New state law requires police to contact federal agents if they come across an illegal immigrant

NASHVILLE, TN - A new law has been passed in the state of Tennessee requiring local police departments and the state police to contact federal agents if they come across someone who has entered the United States illegally.

According to Fox 17, the newly passed law is already creating controversy between its supporters and its critics, which mainly stems from the way the law may be enforced, if at all. On X, Fox 17 posted a question to its followers asking, "Do you agree police should let federal authorities know when they come across someone who is undocumented." Based off the responses, an overwhelming 85.8% said yes and only 14.2% said no. This was based off 558 votes in total.

The new law requires law enforcement to tell federal immigration authorities if and when they come across illegal immigrants, making something that was once at their discretion, now a requirement, which also may mean that if an undocumented person gets pulled over for a traffic stop, they might be deported.

While immigration advocates are concerned about racial profiling, Senator Mark Pody went on record saying that the new law is the right thing to do for the safety of all.

Hannah Smalley, the advocacy and education coordinator of Tennessee Justice for Our Neighbors, said in a statement, "Our concern with this law is that it is going to create a lot of fear in the immigrant community. It is something we are already seeing." The new law is not just targeted towards those illegal immigrants who have recently crossed into the country, but includes people who have been here for years.

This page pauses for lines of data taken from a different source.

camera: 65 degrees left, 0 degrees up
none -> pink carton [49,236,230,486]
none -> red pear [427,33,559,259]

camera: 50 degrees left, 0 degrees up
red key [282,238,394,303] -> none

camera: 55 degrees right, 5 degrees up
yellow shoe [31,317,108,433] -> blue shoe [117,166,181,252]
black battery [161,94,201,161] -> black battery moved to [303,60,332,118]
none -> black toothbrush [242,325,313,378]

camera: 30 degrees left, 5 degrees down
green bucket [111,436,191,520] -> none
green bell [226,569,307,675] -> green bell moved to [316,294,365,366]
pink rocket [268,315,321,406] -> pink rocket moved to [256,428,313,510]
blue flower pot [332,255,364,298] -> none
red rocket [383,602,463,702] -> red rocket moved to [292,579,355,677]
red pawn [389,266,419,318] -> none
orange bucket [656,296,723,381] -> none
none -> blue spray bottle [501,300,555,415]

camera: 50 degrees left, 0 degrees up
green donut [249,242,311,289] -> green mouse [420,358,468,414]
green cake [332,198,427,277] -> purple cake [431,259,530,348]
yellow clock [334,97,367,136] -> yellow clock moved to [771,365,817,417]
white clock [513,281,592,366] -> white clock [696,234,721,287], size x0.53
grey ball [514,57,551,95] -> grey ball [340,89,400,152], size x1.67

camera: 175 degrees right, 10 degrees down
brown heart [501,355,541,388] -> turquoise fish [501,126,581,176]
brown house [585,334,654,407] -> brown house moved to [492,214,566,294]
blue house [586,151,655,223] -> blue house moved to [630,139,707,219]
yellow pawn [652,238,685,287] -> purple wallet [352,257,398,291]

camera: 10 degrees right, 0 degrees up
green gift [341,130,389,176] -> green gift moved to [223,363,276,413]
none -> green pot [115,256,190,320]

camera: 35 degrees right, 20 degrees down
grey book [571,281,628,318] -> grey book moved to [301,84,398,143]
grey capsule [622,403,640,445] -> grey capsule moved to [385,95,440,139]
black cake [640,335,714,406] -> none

Pody said that this new law is all about safety, adding, "We've been seeing more and more cases where people are actually being assaulted and some people even being killed by those undocumented individuals." Immigration advocates said that the language of the law is too broad and that it clearly targets immigrant families. Smalley said, "I think it is going to discourage people from reporting crimes. I think it increases the risk of profiling."

Pody said in a statement, "We're not trying to target anybody. We're trying to say that for every single person that is here, we want them to work on their legal citizenship, to do it through the proper channels." He also said that there is an amendment to the bill that protects a victim or a witness to a crime, adding, "They would be totally exempt from this."

In a statement, Metro Police said, in part, "Immigration enforcement remains solely a function of federal law enforcement and the Metropolitan Nashville Police Department has no authority to investigate or enforce immigration laws. We expect to have no role in that activity." The department also said that they will not question someone's immigration status during routine duties, except for "U-Visas matters."

The mayor's office has yet to comment if they are on board with the new law or if they plan to work with the Metro Police to enforce it. They did, however, provide a statement that says, in part, "Our priority is the safety of all neighborhoods and all Nashvillians. The policies and practices of MNPD are not impacted by the new law and the community should notice no difference in how MNPD conducts their work in the community."